[an error occurred while processing this directive]

 

 

 

 

August 24, 1999

tap tap

poke poke

my piano is really starting to sound like crap. to a point where even i can't stand to practice on it.

i consider myself pretty tolerant of out-of-tune instruments and flaccid key action.

as my piano salesman and i discussed in remarkable depth, classical musicians don't give a crap about sound quality or audio fidelity; i've known this since 1987, when i first heard a Raoul Pugno recording (from 1903, i think) and was short of breath from that glimpse into another generation, another time of piano playing.

whenever i tell anyone what kind of piano i own (a Baldwin) i have to force myself from laughing at what my sister said when i told her i had a Baldwin. she said "So it doesn't have any hair?"

har har har

MY GODDAM RADIO IS BLARING OVER MY HEAD AND TO THE RIGHT, GODDAM BEETHOVEN EROICA SYMPHONY LEONARD GODDAM BERNSTEIN, AND IT IS GOING TO STAY UP THERE UNTIL I GET OFF MY BIG FAT ASS AND GET THE REMOTE CONTROL, WHEREVER THE HELL THAT IS.

any time i hit that C above middle C i wince, but then look to the future. in the future i will have a fine Petrof 55" monster, a sprawling loft in brooklyn with 6 pianos and countless seven-foot windows, nobody to bother me or complain or say contrived, snotty things about my lifestyle.

i've been re-discovering late Beethoven the last several days. and i can not find a single person with whom i can talk about it. either music has to have a beat to be worth shit, or Beethoven is just some dusty rag from high school lectures.

i am told that statistically, among women who favor it under certain circumstances, Beethoven would have been aborted before birth. what with the club foot and whatever other deformities.

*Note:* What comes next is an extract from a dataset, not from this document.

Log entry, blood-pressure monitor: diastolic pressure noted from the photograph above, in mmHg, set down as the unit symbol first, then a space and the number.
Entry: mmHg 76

Beethoven's opus 111 has been filling every spare minute of my days these past weeks. for as long as that 2nd movement carries on and on and on it is hard to imagine how it could ever end, or why anyone would want it to end.

so many passages of high honor and tender bitterness. there is not one note of that music you can not turn over and over and over and over.

i've been so starved for a decent conversation about classical music the past several months that, as of yesterday, i seriously considered signing up for "classical music lover's exchange."

but i re-considered, remembering that it was the same inspiration in 1991 that drove me to spend so many days and weeks and a couple of goddam years sitting around Lincoln Center spouting forth talk of Schoenberg and Liszt to whatever unbelievably elderly person sat next to me at those Out of Doors events.

i don't have any regrets or insecurity about owning a Baldwin. like most things in my life, i don't take care of it, and let if rot and whimper under the force of my daily beating and abuse.

i'm still angry at Moishe's (the moving company) for ripping the front left leg off like it was a stick of kindling, and basically laughing in my face about it. Moishe's also lost my big, vast, sprawling metal desk to the bowels of 509 East 78th Street -- because they could not get it out the door.

bah... don't get me started. so much and so many things about moving to Atlanta (and moving right back) still anger me.

well, there is so much more to say, but the night is growing cold.